THE INPUT START

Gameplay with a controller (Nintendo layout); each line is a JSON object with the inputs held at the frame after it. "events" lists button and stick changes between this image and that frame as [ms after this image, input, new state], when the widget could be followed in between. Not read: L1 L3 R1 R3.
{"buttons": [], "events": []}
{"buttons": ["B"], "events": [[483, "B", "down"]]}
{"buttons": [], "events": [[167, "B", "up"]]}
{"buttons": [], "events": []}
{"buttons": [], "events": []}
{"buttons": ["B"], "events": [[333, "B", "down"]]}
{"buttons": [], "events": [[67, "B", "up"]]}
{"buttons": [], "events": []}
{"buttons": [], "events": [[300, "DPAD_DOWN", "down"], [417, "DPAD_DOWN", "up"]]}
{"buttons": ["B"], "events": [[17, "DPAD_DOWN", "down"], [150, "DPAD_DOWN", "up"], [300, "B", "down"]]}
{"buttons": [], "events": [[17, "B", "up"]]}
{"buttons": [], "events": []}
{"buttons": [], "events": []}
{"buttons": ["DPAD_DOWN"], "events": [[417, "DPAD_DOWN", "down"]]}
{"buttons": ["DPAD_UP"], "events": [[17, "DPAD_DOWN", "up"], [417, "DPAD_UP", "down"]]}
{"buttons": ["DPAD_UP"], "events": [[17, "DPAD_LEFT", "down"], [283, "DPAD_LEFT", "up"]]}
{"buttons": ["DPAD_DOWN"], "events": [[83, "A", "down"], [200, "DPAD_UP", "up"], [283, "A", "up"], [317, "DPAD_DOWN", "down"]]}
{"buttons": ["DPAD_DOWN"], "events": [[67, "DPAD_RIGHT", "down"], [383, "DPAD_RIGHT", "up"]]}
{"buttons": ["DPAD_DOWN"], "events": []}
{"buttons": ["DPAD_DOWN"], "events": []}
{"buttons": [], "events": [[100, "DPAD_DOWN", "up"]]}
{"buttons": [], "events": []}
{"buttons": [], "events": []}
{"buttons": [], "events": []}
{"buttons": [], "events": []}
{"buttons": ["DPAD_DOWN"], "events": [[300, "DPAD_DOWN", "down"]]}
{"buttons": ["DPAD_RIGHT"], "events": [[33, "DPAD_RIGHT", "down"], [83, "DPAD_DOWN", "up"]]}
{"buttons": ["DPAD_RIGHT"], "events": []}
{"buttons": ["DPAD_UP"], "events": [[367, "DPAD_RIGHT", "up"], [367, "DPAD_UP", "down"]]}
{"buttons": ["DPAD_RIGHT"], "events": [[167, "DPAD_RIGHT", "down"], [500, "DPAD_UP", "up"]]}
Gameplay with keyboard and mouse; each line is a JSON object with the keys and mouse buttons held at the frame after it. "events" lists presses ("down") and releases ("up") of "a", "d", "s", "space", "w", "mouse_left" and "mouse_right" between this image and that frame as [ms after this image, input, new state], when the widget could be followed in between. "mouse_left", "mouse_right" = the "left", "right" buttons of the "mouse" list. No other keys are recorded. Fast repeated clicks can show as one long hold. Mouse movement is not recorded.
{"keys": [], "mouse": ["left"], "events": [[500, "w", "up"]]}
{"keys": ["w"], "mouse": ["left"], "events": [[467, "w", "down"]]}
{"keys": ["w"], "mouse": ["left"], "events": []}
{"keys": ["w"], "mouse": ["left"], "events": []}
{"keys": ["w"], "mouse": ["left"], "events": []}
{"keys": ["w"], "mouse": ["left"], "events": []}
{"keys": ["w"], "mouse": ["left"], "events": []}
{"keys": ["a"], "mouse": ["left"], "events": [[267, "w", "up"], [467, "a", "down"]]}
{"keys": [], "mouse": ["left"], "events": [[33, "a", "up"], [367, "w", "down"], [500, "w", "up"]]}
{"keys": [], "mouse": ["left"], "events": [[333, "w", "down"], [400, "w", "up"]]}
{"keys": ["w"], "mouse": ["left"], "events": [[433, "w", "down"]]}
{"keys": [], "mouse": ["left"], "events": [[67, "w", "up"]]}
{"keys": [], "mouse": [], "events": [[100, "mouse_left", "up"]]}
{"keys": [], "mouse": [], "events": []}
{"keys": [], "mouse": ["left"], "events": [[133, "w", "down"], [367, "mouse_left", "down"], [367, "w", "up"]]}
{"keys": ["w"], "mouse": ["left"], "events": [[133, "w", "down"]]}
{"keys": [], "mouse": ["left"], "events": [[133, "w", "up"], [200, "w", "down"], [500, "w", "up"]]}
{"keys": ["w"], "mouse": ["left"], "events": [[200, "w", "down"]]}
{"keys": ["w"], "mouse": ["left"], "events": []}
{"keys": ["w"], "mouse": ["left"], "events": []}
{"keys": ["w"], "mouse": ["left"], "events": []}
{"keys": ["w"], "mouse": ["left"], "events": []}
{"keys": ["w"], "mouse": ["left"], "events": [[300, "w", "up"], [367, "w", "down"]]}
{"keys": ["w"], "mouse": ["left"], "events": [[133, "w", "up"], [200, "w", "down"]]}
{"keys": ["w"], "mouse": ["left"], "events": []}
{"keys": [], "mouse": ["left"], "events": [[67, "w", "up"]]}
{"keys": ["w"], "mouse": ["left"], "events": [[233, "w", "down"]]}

THE INPUT END

TASK ▸ Letter for letter, copy all of the entries above.

RESULT ▸
Gameplay with a controller (Nintendo layout); each line is a JSON object with the inputs held at the frame after it. "events" lists button and stick changes between this image and that frame as [ms after this image, input, new state], when the widget could be followed in between. Not read: L1 L3 R1 R3.
{"buttons": [], "events": []}
{"buttons": ["B"], "events": [[483, "B", "down"]]}
{"buttons": [], "events": [[167, "B", "up"]]}
{"buttons": [], "events": []}
{"buttons": [], "events": []}
{"buttons": ["B"], "events": [[333, "B", "down"]]}
{"buttons": [], "events": [[67, "B", "up"]]}
{"buttons": [], "events": []}
{"buttons": [], "events": [[300, "DPAD_DOWN", "down"], [417, "DPAD_DOWN", "up"]]}
{"buttons": ["B"], "events": [[17, "DPAD_DOWN", "down"], [150, "DPAD_DOWN", "up"], [300, "B", "down"]]}
{"buttons": [], "events": [[17, "B", "up"]]}
{"buttons": [], "events": []}
{"buttons": [], "events": []}
{"buttons": ["DPAD_DOWN"], "events": [[417, "DPAD_DOWN", "down"]]}
{"buttons": ["DPAD_UP"], "events": [[17, "DPAD_DOWN", "up"], [417, "DPAD_UP", "down"]]}
{"buttons": ["DPAD_UP"], "events": [[17, "DPAD_LEFT", "down"], [283, "DPAD_LEFT", "up"]]}
{"buttons": ["DPAD_DOWN"], "events": [[83, "A", "down"], [200, "DPAD_UP", "up"], [283, "A", "up"], [317, "DPAD_DOWN", "down"]]}
{"buttons": ["DPAD_DOWN"], "events": [[67, "DPAD_RIGHT", "down"], [383, "DPAD_RIGHT", "up"]]}
{"buttons": ["DPAD_DOWN"], "events": []}
{"buttons": ["DPAD_DOWN"], "events": []}
{"buttons": [], "events": [[100, "DPAD_DOWN", "up"]]}
{"buttons": [], "events": []}
{"buttons": [], "events": []}
{"buttons": [], "events": []}
{"buttons": [], "events": []}
{"buttons": ["DPAD_DOWN"], "events": [[300, "DPAD_DOWN", "down"]]}
{"buttons": ["DPAD_RIGHT"], "events": [[33, "DPAD_RIGHT", "down"], [83, "DPAD_DOWN", "up"]]}
{"buttons": ["DPAD_RIGHT"], "events": []}
{"buttons": ["DPAD_UP"], "events": [[367, "DPAD_RIGHT", "up"], [367, "DPAD_UP", "down"]]}
{"buttons": ["DPAD_RIGHT"], "events": [[167, "DPAD_RIGHT", "down"], [500, "DPAD_UP", "up"]]}
Gameplay with keyboard and mouse; each line is a JSON object with the keys and mouse buttons held at the frame after it. "events" lists presses ("down") and releases ("up") of "a", "d", "s", "space", "w", "mouse_left" and "mouse_right" between this image and that frame as [ms after this image, input, new state], when the widget could be followed in between. "mouse_left", "mouse_right" = the "left", "right" buttons of the "mouse" list. No other keys are recorded. Fast repeated clicks can show as one long hold. Mouse movement is not recorded.
{"keys": [], "mouse": ["left"], "events": [[500, "w", "up"]]}
{"keys": ["w"], "mouse": ["left"], "events": [[467, "w", "down"]]}
{"keys": ["w"], "mouse": ["left"], "events": []}
{"keys": ["w"], "mouse": ["left"], "events": []}
{"keys": ["w"], "mouse": ["left"], "events": []}
{"keys": ["w"], "mouse": ["left"], "events": []}
{"keys": ["w"], "mouse": ["left"], "events": []}
{"keys": ["a"], "mouse": ["left"], "events": [[267, "w", "up"], [467, "a", "down"]]}
{"keys": [], "mouse": ["left"], "events": [[33, "a", "up"], [367, "w", "down"], [500, "w", "up"]]}
{"keys": [], "mouse": ["left"], "events": [[333, "w", "down"], [400, "w", "up"]]}
{"keys": ["w"], "mouse": ["left"], "events": [[433, "w", "down"]]}
{"keys": [], "mouse": ["left"], "events": [[67, "w", "up"]]}
{"keys": [], "mouse": [], "events": [[100, "mouse_left", "up"]]}
{"keys": [], "mouse": [], "events": []}
{"keys": [], "mouse": ["left"], "events": [[133, "w", "down"], [367, "mouse_left", "down"], [367, "w", "up"]]}
{"keys": ["w"], "mouse": ["left"], "events": [[133, "w", "down"]]}
{"keys": [], "mouse": ["left"], "events": [[133, "w", "up"], [200, "w", "down"], [500, "w", "up"]]}
{"keys": ["w"], "mouse": ["left"], "events": [[200, "w", "down"]]}
{"keys": ["w"], "mouse": ["left"], "events": []}
{"keys": ["w"], "mouse": ["left"], "events": []}
{"keys": ["w"], "mouse": ["left"], "events": []}
{"keys": ["w"], "mouse": ["left"], "events": []}
{"keys": ["w"], "mouse": ["left"], "events": [[300, "w", "up"], [367, "w", "down"]]}
{"keys": ["w"], "mouse": ["left"], "events": [[133, "w", "up"], [200, "w", "down"]]}
{"keys": ["w"], "mouse": ["left"], "events": []}
{"keys": [], "mouse": ["left"], "events": [[67, "w", "up"]]}
{"keys": ["w"], "mouse": ["left"], "events": [[233, "w", "down"]]}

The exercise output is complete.